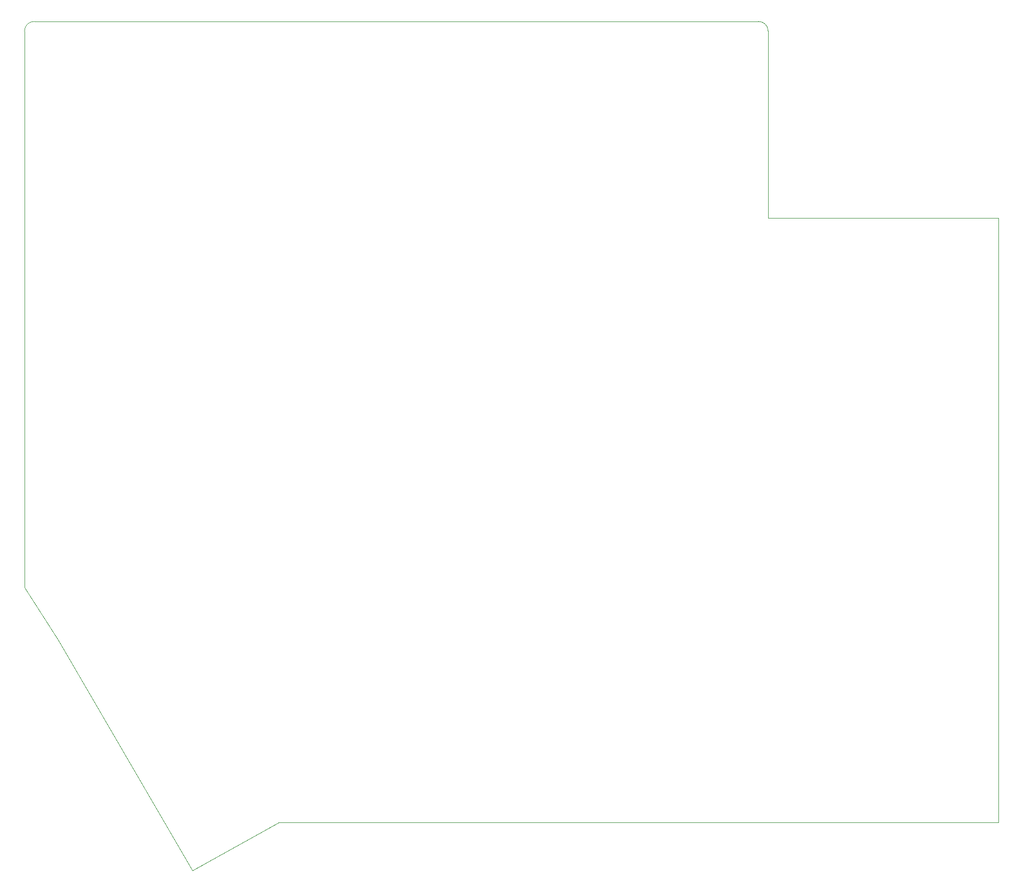
<source format=gm1>
G04 #@! TF.GenerationSoftware,KiCad,Pcbnew,5.1.10*
G04 #@! TF.CreationDate,2021-06-18T20:02:43-04:00*
G04 #@! TF.ProjectId,v02_right,7630325f-7269-4676-9874-2e6b69636164,rev?*
G04 #@! TF.SameCoordinates,Original*
G04 #@! TF.FileFunction,Profile,NP*
%FSLAX46Y46*%
G04 Gerber Fmt 4.6, Leading zero omitted, Abs format (unit mm)*
G04 Created by KiCad (PCBNEW 5.1.10) date 2021-06-18 20:02:43*
%MOMM*%
%LPD*%
G01*
G04 APERTURE LIST*
G04 #@! TA.AperFunction,Profile*
%ADD10C,0.050000*%
G04 #@! TD*
G04 APERTURE END LIST*
D10*
X-171450000Y-117475000D02*
X-177006250Y-108743750D01*
X-177006250Y-16668750D02*
X-177006250Y-108743750D01*
X-149225000Y-155575000D02*
X-171450000Y-117475000D01*
X-134937500Y-147637500D02*
X-149225000Y-155575000D01*
X-177006250Y-16668750D02*
G75*
G02*
X-175418750Y-15081250I1587500J0D01*
G01*
X-55562500Y-15081250D02*
G75*
G02*
X-53975000Y-16668750I0J-1587500D01*
G01*
X-15875000Y-147637500D02*
X-15875000Y-47625000D01*
X-15875000Y-147637500D02*
X-134937500Y-147637500D01*
X-175418750Y-15081250D02*
X-55562500Y-15081250D01*
X-53975000Y-47625000D02*
X-53975000Y-16668750D01*
X-53975000Y-47625000D02*
X-15875000Y-47625000D01*
M02*

</source>
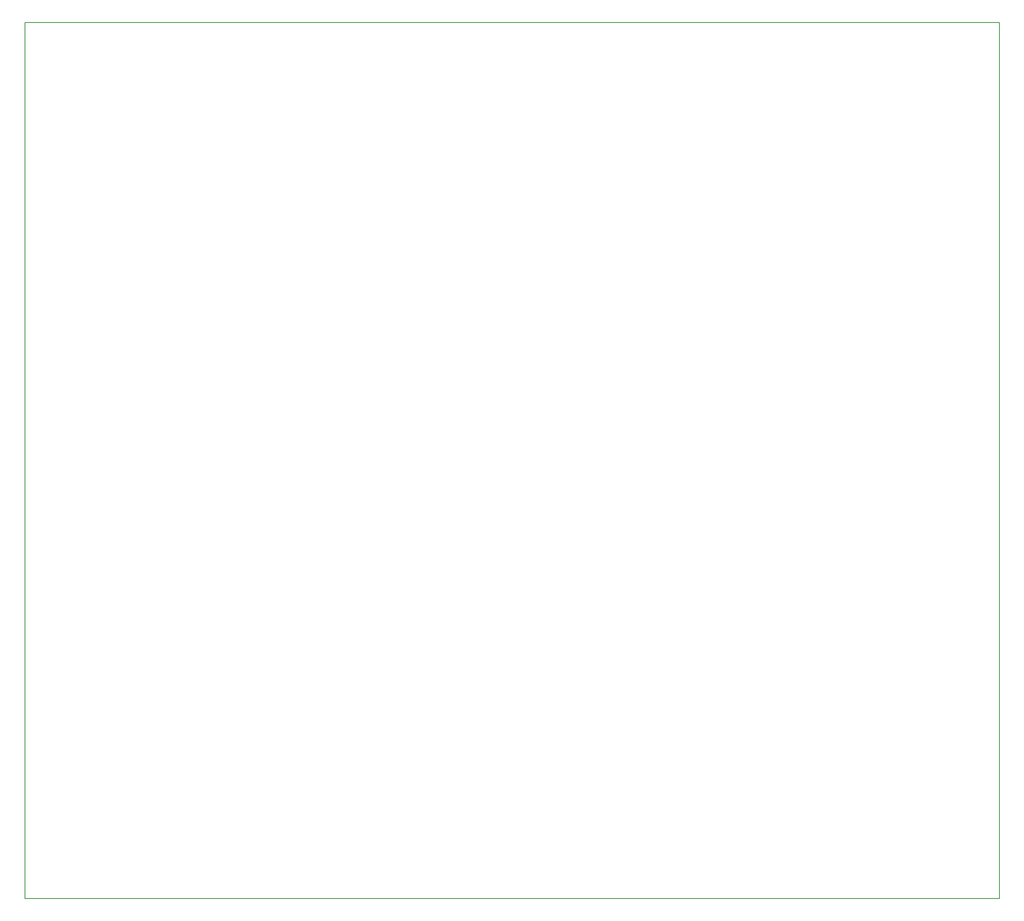
<source format=gm1>
%TF.GenerationSoftware,KiCad,Pcbnew,8.0.5*%
%TF.CreationDate,2024-09-22T13:44:18+02:00*%
%TF.ProjectId,gain_box,6761696e-5f62-46f7-982e-6b696361645f,rev?*%
%TF.SameCoordinates,Original*%
%TF.FileFunction,Profile,NP*%
%FSLAX46Y46*%
G04 Gerber Fmt 4.6, Leading zero omitted, Abs format (unit mm)*
G04 Created by KiCad (PCBNEW 8.0.5) date 2024-09-22 13:44:18*
%MOMM*%
%LPD*%
G01*
G04 APERTURE LIST*
%TA.AperFunction,Profile*%
%ADD10C,0.200000*%
%TD*%
G04 APERTURE END LIST*
D10*
X36300000Y-15800000D02*
X237880000Y-15800000D01*
X237880000Y-197180000D01*
X36300000Y-197180000D01*
X36300000Y-15800000D01*
M02*

</source>
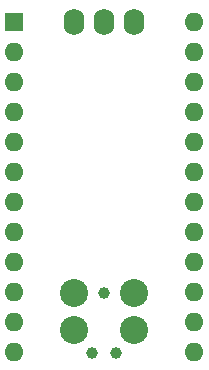
<source format=gbs>
G04 #@! TF.GenerationSoftware,KiCad,Pcbnew,7.0.9*
G04 #@! TF.CreationDate,2023-11-23T02:36:07+01:00*
G04 #@! TF.ProjectId,bosch_kf4_pll,626f7363-685f-46b6-9634-5f706c6c2e6b,2*
G04 #@! TF.SameCoordinates,Original*
G04 #@! TF.FileFunction,Soldermask,Bot*
G04 #@! TF.FilePolarity,Negative*
%FSLAX46Y46*%
G04 Gerber Fmt 4.6, Leading zero omitted, Abs format (unit mm)*
G04 Created by KiCad (PCBNEW 7.0.9) date 2023-11-23 02:36:07*
%MOMM*%
%LPD*%
G01*
G04 APERTURE LIST*
%ADD10O,1.750000X2.250000*%
%ADD11C,2.374900*%
%ADD12C,0.990600*%
%ADD13R,1.600000X1.600000*%
%ADD14O,1.600000X1.600000*%
G04 APERTURE END LIST*
D10*
X144282500Y-77530000D03*
X146822500Y-77530000D03*
X149362500Y-77530000D03*
D11*
X149377500Y-100490000D03*
D12*
X146837500Y-100490000D03*
D11*
X144297500Y-100490000D03*
X149377500Y-103665000D03*
X144297500Y-103665000D03*
D12*
X147853500Y-105570000D03*
X145821500Y-105570000D03*
D13*
X139217500Y-77530000D03*
D14*
X139217500Y-80070000D03*
X139217500Y-82610000D03*
X139217500Y-85150000D03*
X139217500Y-87690000D03*
X139217500Y-90230000D03*
X139217500Y-92770000D03*
X139217500Y-95310000D03*
X139217500Y-97850000D03*
X139217500Y-100390000D03*
X139217500Y-102930000D03*
X139217500Y-105470000D03*
X154457500Y-105470000D03*
X154457500Y-102930000D03*
X154457500Y-100390000D03*
X154457500Y-97850000D03*
X154457500Y-95310000D03*
X154457500Y-92770000D03*
X154457500Y-90230000D03*
X154457500Y-87690000D03*
X154457500Y-85150000D03*
X154457500Y-82610000D03*
X154457500Y-80070000D03*
X154457500Y-77530000D03*
M02*

</source>
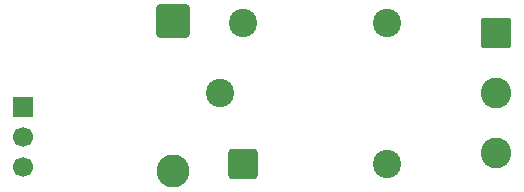
<source format=gbr>
%TF.GenerationSoftware,KiCad,Pcbnew,9.0.5*%
%TF.CreationDate,2025-12-25T11:21:18+05:30*%
%TF.ProjectId,Relay Module ( Single channel),52656c61-7920-44d6-9f64-756c65202820,v1.0*%
%TF.SameCoordinates,Original*%
%TF.FileFunction,Soldermask,Bot*%
%TF.FilePolarity,Negative*%
%FSLAX46Y46*%
G04 Gerber Fmt 4.6, Leading zero omitted, Abs format (unit mm)*
G04 Created by KiCad (PCBNEW 9.0.5) date 2025-12-25 11:21:18*
%MOMM*%
%LPD*%
G01*
G04 APERTURE LIST*
G04 Aperture macros list*
%AMRoundRect*
0 Rectangle with rounded corners*
0 $1 Rounding radius*
0 $2 $3 $4 $5 $6 $7 $8 $9 X,Y pos of 4 corners*
0 Add a 4 corners polygon primitive as box body*
4,1,4,$2,$3,$4,$5,$6,$7,$8,$9,$2,$3,0*
0 Add four circle primitives for the rounded corners*
1,1,$1+$1,$2,$3*
1,1,$1+$1,$4,$5*
1,1,$1+$1,$6,$7*
1,1,$1+$1,$8,$9*
0 Add four rect primitives between the rounded corners*
20,1,$1+$1,$2,$3,$4,$5,0*
20,1,$1+$1,$4,$5,$6,$7,0*
20,1,$1+$1,$6,$7,$8,$9,0*
20,1,$1+$1,$8,$9,$2,$3,0*%
G04 Aperture macros list end*
%ADD10RoundRect,0.250000X-1.050000X1.050000X-1.050000X-1.050000X1.050000X-1.050000X1.050000X1.050000X0*%
%ADD11C,2.600000*%
%ADD12RoundRect,0.250001X-1.149999X1.149999X-1.149999X-1.149999X1.149999X-1.149999X1.149999X1.149999X0*%
%ADD13C,2.800000*%
%ADD14R,1.700000X1.700000*%
%ADD15C,1.700000*%
%ADD16C,2.400000*%
%ADD17RoundRect,0.250000X1.000000X-1.000000X1.000000X1.000000X-1.000000X1.000000X-1.000000X-1.000000X0*%
G04 APERTURE END LIST*
D10*
%TO.C,J2*%
X186670500Y-95920000D03*
D11*
X186670500Y-101000000D03*
X186670500Y-106080000D03*
%TD*%
D12*
%TO.C,D1*%
X159343000Y-94905000D03*
D13*
X159343000Y-107605000D03*
%TD*%
D14*
%TO.C,J1*%
X146593000Y-102215000D03*
D15*
X146593000Y-104755000D03*
X146593000Y-107295000D03*
%TD*%
D16*
%TO.C,K1*%
X163282000Y-101047500D03*
X177482000Y-95047500D03*
X177482000Y-107047500D03*
D17*
X165282000Y-107047500D03*
D16*
X165282000Y-95047500D03*
%TD*%
M02*

</source>
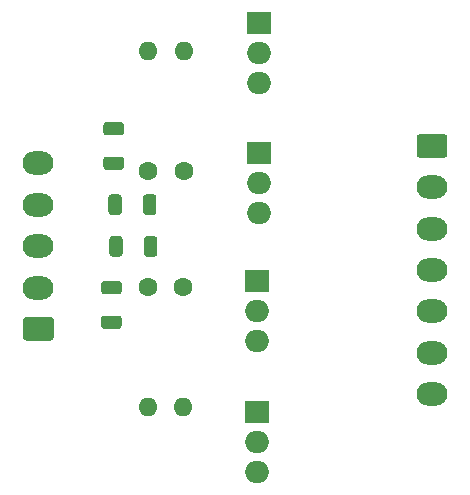
<source format=gbr>
G04 #@! TF.GenerationSoftware,KiCad,Pcbnew,5.1.9*
G04 #@! TF.CreationDate,2021-08-09T17:38:43+02:00*
G04 #@! TF.ProjectId,led_amplifier,6c65645f-616d-4706-9c69-666965722e6b,1*
G04 #@! TF.SameCoordinates,Original*
G04 #@! TF.FileFunction,Soldermask,Top*
G04 #@! TF.FilePolarity,Negative*
%FSLAX45Y45*%
G04 Gerber Fmt 4.5, Leading zero omitted, Abs format (unit mm)*
G04 Created by KiCad (PCBNEW 5.1.9) date 2021-08-09 17:38:43*
%MOMM*%
%LPD*%
G01*
G04 APERTURE LIST*
%ADD10O,1.600000X1.600000*%
%ADD11C,1.600000*%
%ADD12O,2.000000X1.905000*%
%ADD13R,2.000000X1.905000*%
%ADD14O,2.600000X2.000000*%
G04 APERTURE END LIST*
D10*
X15781020Y-9151620D03*
D11*
X15781020Y-8135620D03*
G36*
G01*
X15262830Y-7372080D02*
X15262830Y-7497080D01*
G75*
G02*
X15237830Y-7522080I-25000J0D01*
G01*
X15175330Y-7522080D01*
G75*
G02*
X15150330Y-7497080I0J25000D01*
G01*
X15150330Y-7372080D01*
G75*
G02*
X15175330Y-7347080I25000J0D01*
G01*
X15237830Y-7347080D01*
G75*
G02*
X15262830Y-7372080I0J-25000D01*
G01*
G37*
G36*
G01*
X15555330Y-7372080D02*
X15555330Y-7497080D01*
G75*
G02*
X15530330Y-7522080I-25000J0D01*
G01*
X15467830Y-7522080D01*
G75*
G02*
X15442830Y-7497080I0J25000D01*
G01*
X15442830Y-7372080D01*
G75*
G02*
X15467830Y-7347080I25000J0D01*
G01*
X15530330Y-7347080D01*
G75*
G02*
X15555330Y-7372080I0J-25000D01*
G01*
G37*
D12*
X16409670Y-9697720D03*
X16409670Y-9443720D03*
D13*
X16409670Y-9189720D03*
G36*
G01*
X17784220Y-6837320D02*
X17994220Y-6837320D01*
G75*
G02*
X18019220Y-6862320I0J-25000D01*
G01*
X18019220Y-7012320D01*
G75*
G02*
X17994220Y-7037320I-25000J0D01*
G01*
X17784220Y-7037320D01*
G75*
G02*
X17759220Y-7012320I0J25000D01*
G01*
X17759220Y-6862320D01*
G75*
G02*
X17784220Y-6837320I25000J0D01*
G01*
G37*
D14*
X17889220Y-7287320D03*
X17889220Y-7637320D03*
X17889220Y-7987320D03*
X17889220Y-8337320D03*
X17889220Y-8687320D03*
X17889220Y-9037320D03*
D13*
X16422370Y-5894070D03*
D12*
X16422370Y-6148070D03*
X16422370Y-6402070D03*
D13*
X16422370Y-6993890D03*
D12*
X16422370Y-7247890D03*
X16422370Y-7501890D03*
D13*
X16410160Y-8081570D03*
D12*
X16410160Y-8335570D03*
X16410160Y-8589570D03*
G36*
G01*
X14661740Y-8586140D02*
X14451740Y-8586140D01*
G75*
G02*
X14426740Y-8561140I0J25000D01*
G01*
X14426740Y-8411140D01*
G75*
G02*
X14451740Y-8386140I25000J0D01*
G01*
X14661740Y-8386140D01*
G75*
G02*
X14686740Y-8411140I0J-25000D01*
G01*
X14686740Y-8561140D01*
G75*
G02*
X14661740Y-8586140I-25000J0D01*
G01*
G37*
D14*
X14556740Y-8136140D03*
X14556740Y-7786140D03*
X14556740Y-7436140D03*
X14556740Y-7086140D03*
D11*
X15485110Y-8135620D03*
D10*
X15485110Y-9151620D03*
D11*
X15787370Y-7153910D03*
D10*
X15787370Y-6137910D03*
X15485110Y-6136640D03*
D11*
X15485110Y-7152640D03*
G36*
G01*
X15131780Y-6735710D02*
X15256780Y-6735710D01*
G75*
G02*
X15281780Y-6760710I0J-25000D01*
G01*
X15281780Y-6823210D01*
G75*
G02*
X15256780Y-6848210I-25000J0D01*
G01*
X15131780Y-6848210D01*
G75*
G02*
X15106780Y-6823210I0J25000D01*
G01*
X15106780Y-6760710D01*
G75*
G02*
X15131780Y-6735710I25000J0D01*
G01*
G37*
G36*
G01*
X15131780Y-7028210D02*
X15256780Y-7028210D01*
G75*
G02*
X15281780Y-7053210I0J-25000D01*
G01*
X15281780Y-7115710D01*
G75*
G02*
X15256780Y-7140710I-25000J0D01*
G01*
X15131780Y-7140710D01*
G75*
G02*
X15106780Y-7115710I0J25000D01*
G01*
X15106780Y-7053210D01*
G75*
G02*
X15131780Y-7028210I25000J0D01*
G01*
G37*
G36*
G01*
X15563150Y-7725140D02*
X15563150Y-7850140D01*
G75*
G02*
X15538150Y-7875140I-25000J0D01*
G01*
X15475650Y-7875140D01*
G75*
G02*
X15450650Y-7850140I0J25000D01*
G01*
X15450650Y-7725140D01*
G75*
G02*
X15475650Y-7700140I25000J0D01*
G01*
X15538150Y-7700140D01*
G75*
G02*
X15563150Y-7725140I0J-25000D01*
G01*
G37*
G36*
G01*
X15270650Y-7725140D02*
X15270650Y-7850140D01*
G75*
G02*
X15245650Y-7875140I-25000J0D01*
G01*
X15183150Y-7875140D01*
G75*
G02*
X15158150Y-7850140I0J25000D01*
G01*
X15158150Y-7725140D01*
G75*
G02*
X15183150Y-7700140I25000J0D01*
G01*
X15245650Y-7700140D01*
G75*
G02*
X15270650Y-7725140I0J-25000D01*
G01*
G37*
G36*
G01*
X15237730Y-8193140D02*
X15112730Y-8193140D01*
G75*
G02*
X15087730Y-8168140I0J25000D01*
G01*
X15087730Y-8105640D01*
G75*
G02*
X15112730Y-8080640I25000J0D01*
G01*
X15237730Y-8080640D01*
G75*
G02*
X15262730Y-8105640I0J-25000D01*
G01*
X15262730Y-8168140D01*
G75*
G02*
X15237730Y-8193140I-25000J0D01*
G01*
G37*
G36*
G01*
X15237730Y-8485640D02*
X15112730Y-8485640D01*
G75*
G02*
X15087730Y-8460640I0J25000D01*
G01*
X15087730Y-8398140D01*
G75*
G02*
X15112730Y-8373140I25000J0D01*
G01*
X15237730Y-8373140D01*
G75*
G02*
X15262730Y-8398140I0J-25000D01*
G01*
X15262730Y-8460640D01*
G75*
G02*
X15237730Y-8485640I-25000J0D01*
G01*
G37*
M02*

</source>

────

Quote the data above from the line containing "X15262830Y-7372080I0J-25000D01*" to the line containing "X15555330Y-7372080I0J-25000D01*", inclusive, and stop.

X15262830Y-7372080I0J-25000D01*
G01*
G37*
G36*
G01*
X15555330Y-7372080D02*
X15555330Y-7497080D01*
G75*
G02*
X15530330Y-7522080I-25000J0D01*
G01*
X15467830Y-7522080D01*
G75*
G02*
X15442830Y-7497080I0J25000D01*
G01*
X15442830Y-7372080D01*
G75*
G02*
X15467830Y-7347080I25000J0D01*
G01*
X15530330Y-7347080D01*
G75*
G02*
X15555330Y-7372080I0J-25000D01*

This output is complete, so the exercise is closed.